_ACTION ITEM_: From the listing below, copy each line where "Faso" occurs.

····················

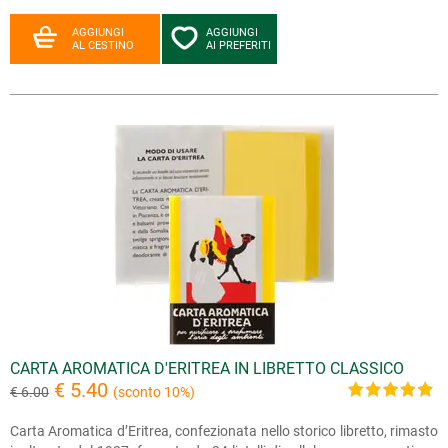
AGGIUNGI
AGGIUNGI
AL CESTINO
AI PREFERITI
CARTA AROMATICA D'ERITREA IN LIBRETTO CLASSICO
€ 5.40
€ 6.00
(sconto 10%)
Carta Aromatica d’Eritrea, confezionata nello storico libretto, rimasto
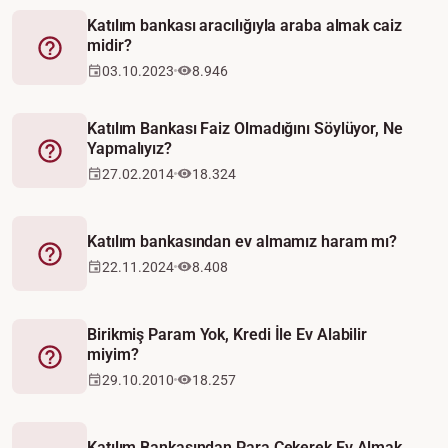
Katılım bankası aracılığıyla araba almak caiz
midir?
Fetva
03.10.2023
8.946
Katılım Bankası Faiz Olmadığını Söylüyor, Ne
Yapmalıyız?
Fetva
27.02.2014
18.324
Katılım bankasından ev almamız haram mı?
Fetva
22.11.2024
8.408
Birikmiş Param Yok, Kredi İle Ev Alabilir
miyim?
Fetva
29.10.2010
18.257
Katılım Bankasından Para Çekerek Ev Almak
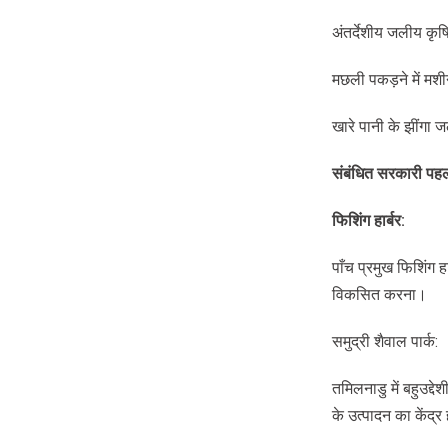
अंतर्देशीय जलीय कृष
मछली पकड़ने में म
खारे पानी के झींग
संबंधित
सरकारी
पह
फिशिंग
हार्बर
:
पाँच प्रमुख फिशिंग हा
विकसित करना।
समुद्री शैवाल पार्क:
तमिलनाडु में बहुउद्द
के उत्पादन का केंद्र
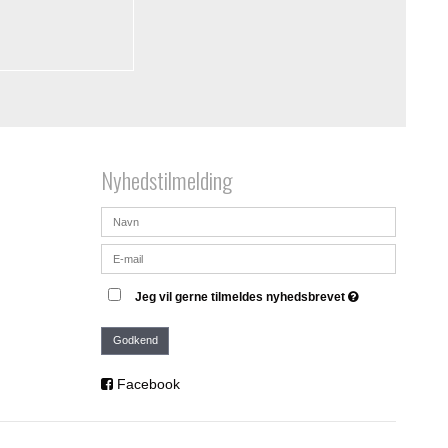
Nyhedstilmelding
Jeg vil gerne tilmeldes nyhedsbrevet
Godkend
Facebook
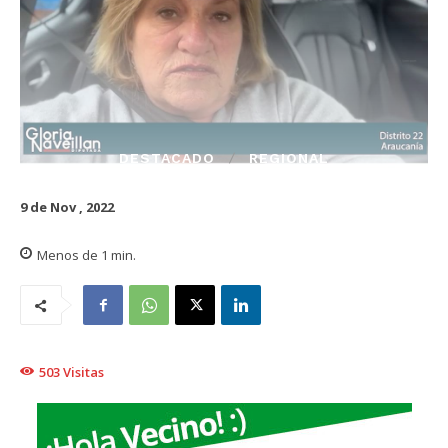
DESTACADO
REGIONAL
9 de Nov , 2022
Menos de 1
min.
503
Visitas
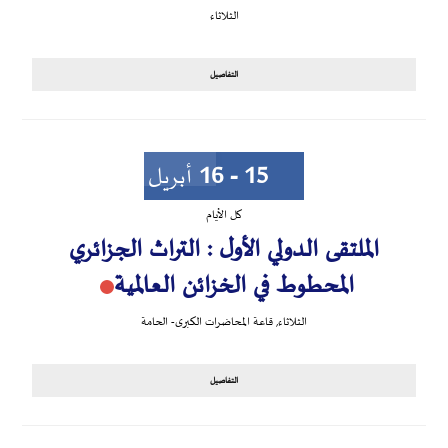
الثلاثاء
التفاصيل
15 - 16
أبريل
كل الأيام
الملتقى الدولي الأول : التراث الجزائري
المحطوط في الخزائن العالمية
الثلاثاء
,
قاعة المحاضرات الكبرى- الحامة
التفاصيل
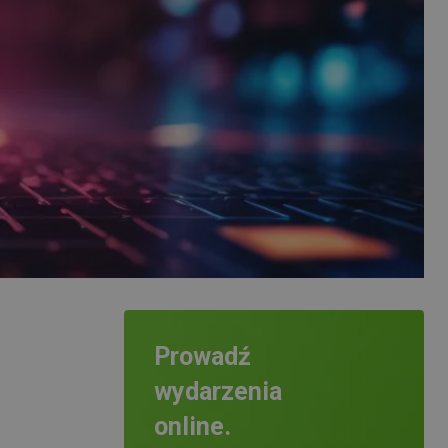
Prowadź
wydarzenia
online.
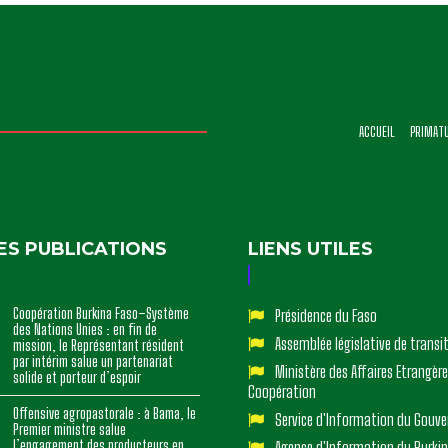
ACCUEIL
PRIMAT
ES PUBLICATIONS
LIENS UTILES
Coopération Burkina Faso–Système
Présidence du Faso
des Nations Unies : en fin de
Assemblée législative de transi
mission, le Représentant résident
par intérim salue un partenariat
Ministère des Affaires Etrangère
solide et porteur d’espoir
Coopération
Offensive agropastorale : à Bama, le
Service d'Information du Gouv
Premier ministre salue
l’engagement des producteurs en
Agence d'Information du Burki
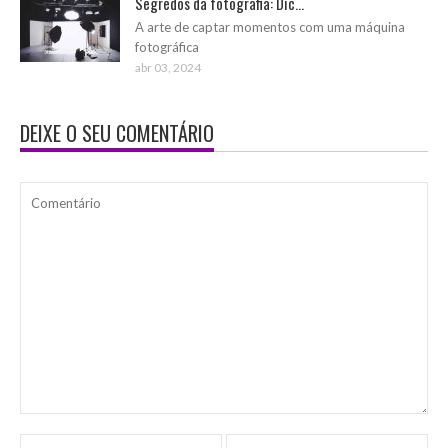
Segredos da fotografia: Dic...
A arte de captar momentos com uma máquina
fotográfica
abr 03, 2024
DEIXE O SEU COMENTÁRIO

····················

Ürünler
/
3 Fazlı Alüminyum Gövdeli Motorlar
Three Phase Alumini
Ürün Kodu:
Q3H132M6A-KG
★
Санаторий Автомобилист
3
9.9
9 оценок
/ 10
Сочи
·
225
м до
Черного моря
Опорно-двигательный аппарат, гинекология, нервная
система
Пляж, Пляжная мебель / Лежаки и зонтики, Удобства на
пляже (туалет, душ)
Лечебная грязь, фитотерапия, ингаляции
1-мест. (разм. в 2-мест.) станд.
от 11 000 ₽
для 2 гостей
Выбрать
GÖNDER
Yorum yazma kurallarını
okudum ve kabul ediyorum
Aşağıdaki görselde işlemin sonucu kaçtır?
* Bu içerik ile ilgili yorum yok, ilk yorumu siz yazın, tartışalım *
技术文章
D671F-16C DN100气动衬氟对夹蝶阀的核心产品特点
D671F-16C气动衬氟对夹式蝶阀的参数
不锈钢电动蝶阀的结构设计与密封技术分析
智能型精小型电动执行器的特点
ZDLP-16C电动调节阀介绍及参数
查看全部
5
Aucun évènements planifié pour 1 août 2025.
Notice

····················

_RESULT FOR THIS TASK_:
Coopération Burkina Faso–Système
Présidence du Faso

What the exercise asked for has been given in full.